Records:
◇ ◇ ◇ ◇

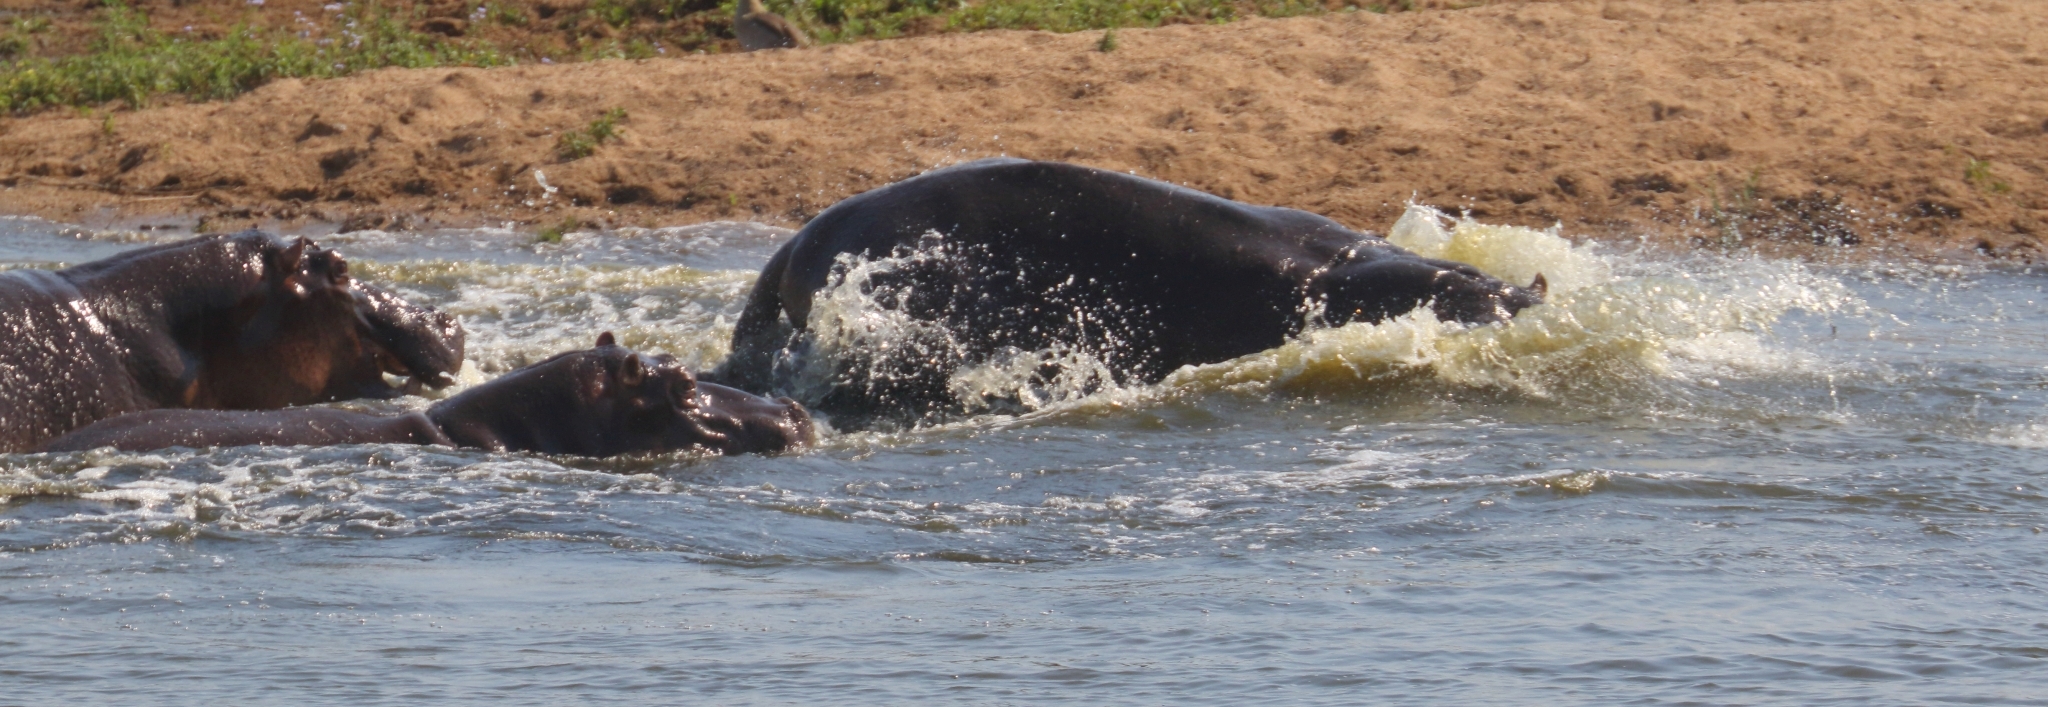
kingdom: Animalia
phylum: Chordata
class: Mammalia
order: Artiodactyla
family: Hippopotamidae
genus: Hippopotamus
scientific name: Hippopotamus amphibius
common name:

◇ ◇ ◇ ◇

Set problem:
Print every line of text from all the rows above word for word. Leave the pictures out.

Exercise result:
kingdom: Animalia
phylum: Chordata
class: Mammalia
order: Artiodactyla
family: Hippopotamidae
genus: Hippopotamus
scientific name: Hippopotamus amphibius
common name:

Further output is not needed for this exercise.